→ **EXCERPTED RECORDS**
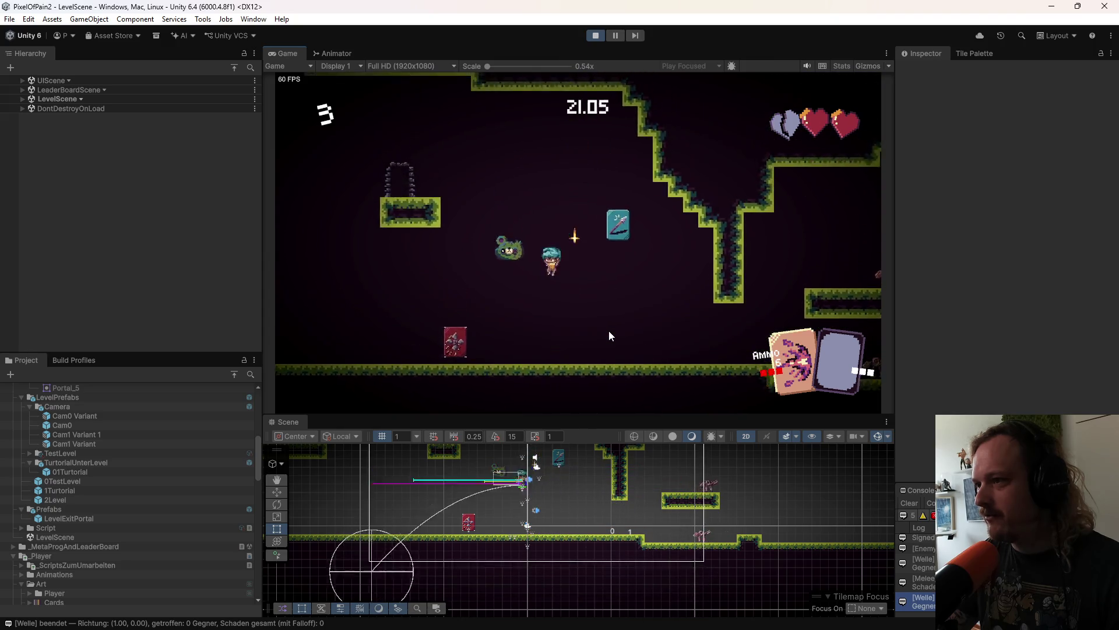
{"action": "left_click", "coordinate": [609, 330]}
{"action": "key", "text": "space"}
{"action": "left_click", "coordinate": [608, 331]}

* * *

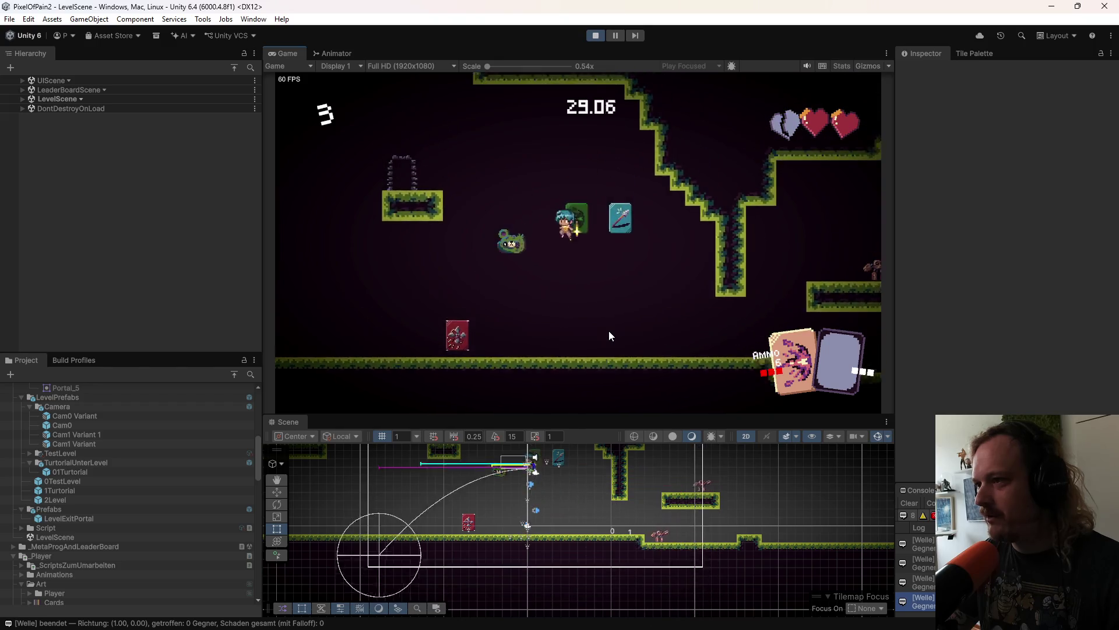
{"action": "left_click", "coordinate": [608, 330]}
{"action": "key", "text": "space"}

→ **WHAT THE EXERCISE ASKS**
Give the number of lines in the records above that contain "coordinate", with no other words.

→ **TASK SOLUTION**
3